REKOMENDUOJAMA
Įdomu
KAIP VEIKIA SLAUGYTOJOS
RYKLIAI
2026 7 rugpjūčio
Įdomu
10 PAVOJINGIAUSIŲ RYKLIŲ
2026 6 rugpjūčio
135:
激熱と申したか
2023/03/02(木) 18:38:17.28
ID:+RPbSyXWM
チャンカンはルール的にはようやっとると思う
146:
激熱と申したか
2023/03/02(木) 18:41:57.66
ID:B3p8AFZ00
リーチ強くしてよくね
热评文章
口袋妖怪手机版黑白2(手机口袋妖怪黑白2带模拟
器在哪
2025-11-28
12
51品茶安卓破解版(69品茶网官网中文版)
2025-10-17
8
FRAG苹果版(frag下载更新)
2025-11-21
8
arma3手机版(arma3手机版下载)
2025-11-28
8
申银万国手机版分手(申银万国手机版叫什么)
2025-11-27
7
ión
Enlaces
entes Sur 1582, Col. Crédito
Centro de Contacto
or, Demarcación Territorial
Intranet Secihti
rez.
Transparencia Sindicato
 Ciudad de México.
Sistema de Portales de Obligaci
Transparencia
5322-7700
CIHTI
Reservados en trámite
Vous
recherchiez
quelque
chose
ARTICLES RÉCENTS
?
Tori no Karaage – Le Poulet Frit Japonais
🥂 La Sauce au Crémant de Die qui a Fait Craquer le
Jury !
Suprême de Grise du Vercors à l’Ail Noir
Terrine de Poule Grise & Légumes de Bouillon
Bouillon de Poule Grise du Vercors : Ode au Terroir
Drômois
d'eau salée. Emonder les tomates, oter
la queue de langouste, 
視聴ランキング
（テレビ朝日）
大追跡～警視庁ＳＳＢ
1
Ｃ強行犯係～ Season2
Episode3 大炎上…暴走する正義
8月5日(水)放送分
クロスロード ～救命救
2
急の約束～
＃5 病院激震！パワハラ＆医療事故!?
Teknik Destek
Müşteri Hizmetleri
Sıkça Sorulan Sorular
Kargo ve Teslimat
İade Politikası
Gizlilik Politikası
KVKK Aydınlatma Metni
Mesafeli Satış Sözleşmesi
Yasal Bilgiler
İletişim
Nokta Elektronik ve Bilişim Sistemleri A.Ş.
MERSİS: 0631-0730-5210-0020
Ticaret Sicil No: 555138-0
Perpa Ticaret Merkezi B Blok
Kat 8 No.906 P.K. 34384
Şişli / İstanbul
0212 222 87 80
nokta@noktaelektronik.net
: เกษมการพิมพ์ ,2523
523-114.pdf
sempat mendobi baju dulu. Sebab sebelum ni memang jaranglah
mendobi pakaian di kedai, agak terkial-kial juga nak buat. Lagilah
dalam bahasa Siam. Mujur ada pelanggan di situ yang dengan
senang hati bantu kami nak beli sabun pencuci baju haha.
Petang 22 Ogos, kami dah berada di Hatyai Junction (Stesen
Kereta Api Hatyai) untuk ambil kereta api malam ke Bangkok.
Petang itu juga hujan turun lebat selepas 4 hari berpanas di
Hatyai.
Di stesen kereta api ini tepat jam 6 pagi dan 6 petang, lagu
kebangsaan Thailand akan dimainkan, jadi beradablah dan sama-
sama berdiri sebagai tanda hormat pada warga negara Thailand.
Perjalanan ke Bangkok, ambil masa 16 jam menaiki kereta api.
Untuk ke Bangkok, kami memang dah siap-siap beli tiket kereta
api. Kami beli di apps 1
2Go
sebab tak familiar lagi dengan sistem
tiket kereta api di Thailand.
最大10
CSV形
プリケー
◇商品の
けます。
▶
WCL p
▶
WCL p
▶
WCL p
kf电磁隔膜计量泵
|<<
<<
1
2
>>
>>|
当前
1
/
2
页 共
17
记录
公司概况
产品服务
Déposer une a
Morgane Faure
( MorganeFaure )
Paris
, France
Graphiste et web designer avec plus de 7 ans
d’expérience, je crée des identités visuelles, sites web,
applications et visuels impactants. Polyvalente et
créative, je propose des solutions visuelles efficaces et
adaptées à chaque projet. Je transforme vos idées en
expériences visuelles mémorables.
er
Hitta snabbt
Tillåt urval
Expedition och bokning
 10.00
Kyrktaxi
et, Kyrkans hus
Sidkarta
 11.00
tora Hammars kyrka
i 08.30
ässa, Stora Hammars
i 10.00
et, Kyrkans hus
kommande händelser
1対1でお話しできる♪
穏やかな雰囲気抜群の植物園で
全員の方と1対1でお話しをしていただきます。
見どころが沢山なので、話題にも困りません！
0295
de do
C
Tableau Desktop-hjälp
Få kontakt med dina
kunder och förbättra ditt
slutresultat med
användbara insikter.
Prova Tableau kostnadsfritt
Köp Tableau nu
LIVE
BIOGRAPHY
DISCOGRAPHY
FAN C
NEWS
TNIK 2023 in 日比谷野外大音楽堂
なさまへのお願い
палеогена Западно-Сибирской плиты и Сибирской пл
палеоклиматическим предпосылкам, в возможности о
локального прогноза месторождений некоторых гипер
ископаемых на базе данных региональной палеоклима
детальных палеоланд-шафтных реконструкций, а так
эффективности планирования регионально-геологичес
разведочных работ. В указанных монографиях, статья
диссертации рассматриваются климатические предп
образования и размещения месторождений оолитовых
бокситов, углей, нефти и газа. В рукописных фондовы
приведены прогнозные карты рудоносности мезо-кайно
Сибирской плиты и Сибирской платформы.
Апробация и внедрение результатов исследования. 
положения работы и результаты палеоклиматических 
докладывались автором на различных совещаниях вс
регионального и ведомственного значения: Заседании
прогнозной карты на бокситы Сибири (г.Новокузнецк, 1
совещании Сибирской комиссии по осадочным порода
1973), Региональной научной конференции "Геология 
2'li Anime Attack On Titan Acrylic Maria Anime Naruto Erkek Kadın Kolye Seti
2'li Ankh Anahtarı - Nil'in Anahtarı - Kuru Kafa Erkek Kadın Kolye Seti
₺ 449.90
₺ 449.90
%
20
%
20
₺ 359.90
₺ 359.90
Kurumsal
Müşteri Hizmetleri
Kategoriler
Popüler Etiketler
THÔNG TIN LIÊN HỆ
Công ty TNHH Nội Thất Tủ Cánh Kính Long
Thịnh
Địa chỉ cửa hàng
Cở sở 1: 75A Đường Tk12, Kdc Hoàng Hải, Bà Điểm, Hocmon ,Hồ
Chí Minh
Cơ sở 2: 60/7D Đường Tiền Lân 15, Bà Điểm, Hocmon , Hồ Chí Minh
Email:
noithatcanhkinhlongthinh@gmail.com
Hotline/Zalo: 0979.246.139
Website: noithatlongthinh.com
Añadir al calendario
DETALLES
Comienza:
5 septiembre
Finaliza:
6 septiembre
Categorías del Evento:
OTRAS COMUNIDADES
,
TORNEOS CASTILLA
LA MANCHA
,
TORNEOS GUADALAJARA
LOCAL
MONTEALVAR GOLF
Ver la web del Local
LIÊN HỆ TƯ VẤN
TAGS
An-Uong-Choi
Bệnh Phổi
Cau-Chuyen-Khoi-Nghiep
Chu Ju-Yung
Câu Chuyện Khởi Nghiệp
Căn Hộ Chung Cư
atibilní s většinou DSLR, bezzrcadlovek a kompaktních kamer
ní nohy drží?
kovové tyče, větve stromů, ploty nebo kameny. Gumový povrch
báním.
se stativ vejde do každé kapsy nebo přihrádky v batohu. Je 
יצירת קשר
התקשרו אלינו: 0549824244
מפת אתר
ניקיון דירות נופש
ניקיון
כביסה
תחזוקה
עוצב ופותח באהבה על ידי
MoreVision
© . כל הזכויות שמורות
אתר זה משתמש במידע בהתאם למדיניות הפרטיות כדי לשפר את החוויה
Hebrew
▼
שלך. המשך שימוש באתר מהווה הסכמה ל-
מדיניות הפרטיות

————

* What is being asked *
Find and copy every line in the entries above where the string "Hammars" occurs.

* Result for this task *
tora Hammars kyrka
ässa, Stora Hammars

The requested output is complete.